A.I. platforms drive a second wave of fragmentation
The fragmentation in the bot technology market doesn’t stop with messaging platforms. Sophisticated bots are highly dependent on artificial intelligence (A.I.) and natural language processing (NLP) technologies, and these are also very fragmented ecosystems. Even more interesting is the fact that most of the leading A.I. and NLP technologies in the market are produced by vendors like IBM or Google that don’t own a messaging runtime. From that perspective, A.I. and NLP technologies add a second wave of fragmentation to the bot technology ecosystem.
The flow of early-stage venture capital
Like other hot technology areas, the bot market has experienced a huge flow of early-stage venture capital which has resulted in an explosion in the number of startups providing bot technologies. In addition to traditional institutional financing vehicles, messaging platforms like Slack have started separate venture vehicles to fund companies building bots on their platforms.
3 factors that can help with the fragmentation of the bot market
Technology fragmentation should be expected in fast-growing technology markets like the bot ecosystem. To address the challenges that fragmentation poses to the bot technology market, we can borrow a few ideas from the predecessors.

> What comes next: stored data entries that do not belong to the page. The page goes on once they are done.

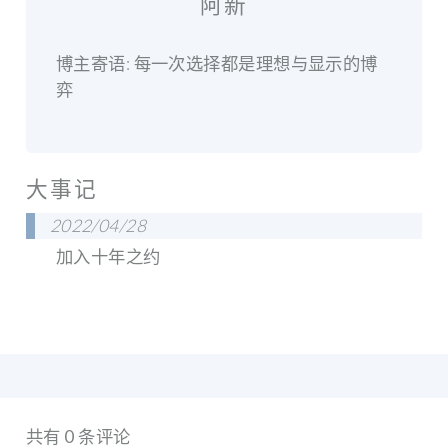
阿新
博主寄语: 每一次选择都是理想与显示的博
弈
大事记
2022/04/28
加入十年之约
共有 0 条评论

- Killer bots: Apps was one of the factors that differentiated Android and IoT from other mobile operating systems, like Windows Phone or BlackBerry. Similarly, the bot market needs to produce popular bots that improve the adoption of some platforms over others.
- Cross-platform bot development solution: I know it sounds obvious, but the bot industry needs to continue innovating on cross-platform technologies. If the industry can produce the equivalent of HTML5 or React Native for bot technologies, it will be a major step toward simplifying the fragmentation of the ecosystem.

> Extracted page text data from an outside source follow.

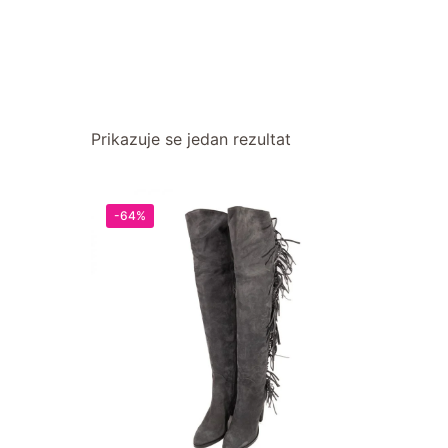
Prikazuje se jedan rezultat
-64%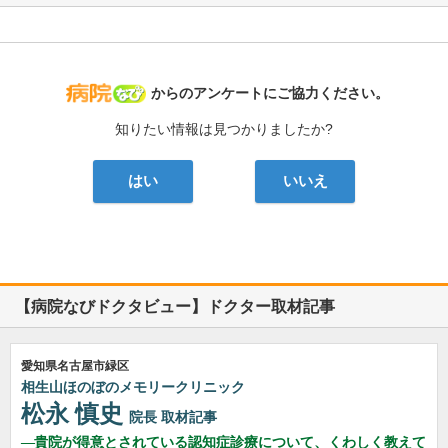
病院なび
からのアンケートにご協力ください。
知りたい情報は見つかりましたか?
はい
いいえ
【病院なびドクタビュー】ドクター取材記事
愛知県名古屋市緑区
相生山ほのぼのメモリークリニック
松永 慎史
院長
取材記事
貴院が得意とされている認知症診療について、くわしく教えて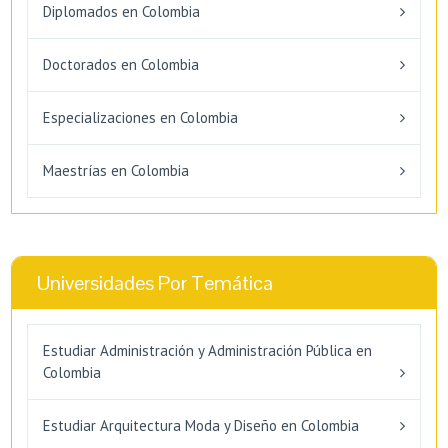
Diplomados en Colombia
Doctorados en Colombia
Especializaciones en Colombia
Maestrías en Colombia
Universidades Por Temática
Estudiar Administración y Administración Pública en
Colombia
Estudiar Arquitectura Moda y Diseño en Colombia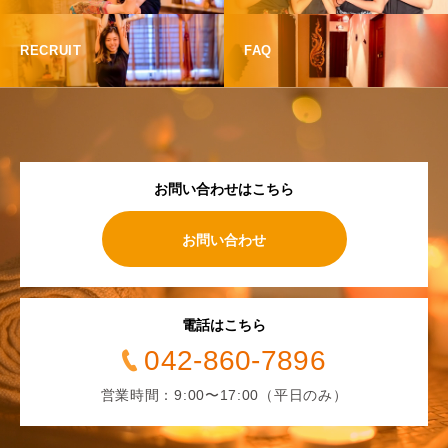
RECRUIT
FAQ
お問い合わせはこちら
お問い合わせ
電話はこちら
042-860-7896
営業時間：9:00〜17:00（平日のみ）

- End-to-end bot platforms: As the bot platform ecosystem evolves, some platforms will follow the Facebook Messenger path and provide complete platforms that combine front- and back-end capabilities, including artificial intelligence and natural language processing. The platforms that enable end-to-end experience are likely to become more dominant in the bot market over time.
There are other interesting ideas that can help with the fragmentation of the bot technology ecosystem. While a necessary evil, fragmentation in the bot market is a multiple higher than its mobile and web predecessors. As bot technologies evolve, it will be interesting to see whether the vendors try to address the fragmentation of the ecosystem or accept it as a new reality.